Two cyclists start biking from a trail's start 3 hours apart. The second cyclist travels at 10 miles per hour and starts 3 hours after the first cyclist who is traveling at 6 miles per hour. How much time will pass before the second cyclist catches up with the first from the time
the second cyclist started biking?
( This question is very hard, please help me, please help with the working. thanks )
OR
let the time taken from when the second rider leaves till they meet be t hours
10t = 6t + 18 , (their distances are the same)
4t = 18
t = 4.5
When the second cyclist starts, they are 18 miles apart. (3 hours times the speed of the first biker).
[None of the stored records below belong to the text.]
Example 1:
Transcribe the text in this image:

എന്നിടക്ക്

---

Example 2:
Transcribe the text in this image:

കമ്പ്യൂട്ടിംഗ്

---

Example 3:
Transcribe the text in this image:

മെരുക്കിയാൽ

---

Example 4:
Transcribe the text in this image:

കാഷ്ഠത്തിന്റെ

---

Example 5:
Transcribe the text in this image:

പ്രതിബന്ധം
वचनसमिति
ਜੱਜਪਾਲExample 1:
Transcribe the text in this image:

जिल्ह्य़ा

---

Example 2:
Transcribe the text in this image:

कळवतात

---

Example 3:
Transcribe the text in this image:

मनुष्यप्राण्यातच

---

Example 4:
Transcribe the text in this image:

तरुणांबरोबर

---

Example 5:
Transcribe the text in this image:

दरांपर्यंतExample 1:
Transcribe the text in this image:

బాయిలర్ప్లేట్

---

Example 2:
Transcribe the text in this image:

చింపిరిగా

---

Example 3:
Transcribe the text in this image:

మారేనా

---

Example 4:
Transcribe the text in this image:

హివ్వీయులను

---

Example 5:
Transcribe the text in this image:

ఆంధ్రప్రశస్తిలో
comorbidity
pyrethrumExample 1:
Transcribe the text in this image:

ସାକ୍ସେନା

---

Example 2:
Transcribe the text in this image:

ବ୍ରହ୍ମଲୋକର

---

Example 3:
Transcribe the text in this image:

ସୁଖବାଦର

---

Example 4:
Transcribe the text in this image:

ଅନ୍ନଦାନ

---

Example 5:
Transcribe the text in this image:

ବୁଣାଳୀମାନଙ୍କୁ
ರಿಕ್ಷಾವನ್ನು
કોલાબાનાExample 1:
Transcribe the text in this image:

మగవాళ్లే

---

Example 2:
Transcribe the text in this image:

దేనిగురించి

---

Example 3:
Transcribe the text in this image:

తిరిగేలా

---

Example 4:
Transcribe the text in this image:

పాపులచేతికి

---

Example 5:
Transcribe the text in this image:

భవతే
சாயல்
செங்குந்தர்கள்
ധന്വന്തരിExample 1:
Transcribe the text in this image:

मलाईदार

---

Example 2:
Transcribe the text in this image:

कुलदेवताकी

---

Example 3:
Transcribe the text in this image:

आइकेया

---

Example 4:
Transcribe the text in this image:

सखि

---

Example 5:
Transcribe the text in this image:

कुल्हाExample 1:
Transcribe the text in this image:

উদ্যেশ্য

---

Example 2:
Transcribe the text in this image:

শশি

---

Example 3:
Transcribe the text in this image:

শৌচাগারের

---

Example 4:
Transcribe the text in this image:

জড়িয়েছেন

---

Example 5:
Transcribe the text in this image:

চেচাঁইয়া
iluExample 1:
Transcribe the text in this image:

After that, the distance between the bikers shrinks at a rate of 10 - 6 = 4 miles/hr.
The distance between bikers becomes zero after 18/4 = 4.5 hours. That is when the late-starting biker [passes the other.
thanks a lot !!
To solve this problem, we can use the formula:
Time = Distance / Speed
Let's assume that the time passed when the second cyclist catches up with the first cyclist is represented by "t" (in hours).
By the time the second cyclist starts biking, the first cyclist has already been biking for 3 hours. Therefore, the first cyclist has already covered a distance of:
Distance1 = Speed1 * Time1
= 6 * 3
= 18 miles
Now, we need to find the time it takes for the second cyclist to cover the same distance as the first cyclist.
Distance2 = Speed2 * Time2
Distance2 = 10 * t
We know that Distance1 = Distance2, so we can equate the two equations:
18 = 10 * t
To solve for t, we can divide both sides by 10:
t = 18 / 10
t = 1.8 hours
Therefore, it will take approximately 1.8 hours (or 1 hour and 48 minutes) for the second cyclist to catch up with the first cyclist from the time when the second cyclist started biking.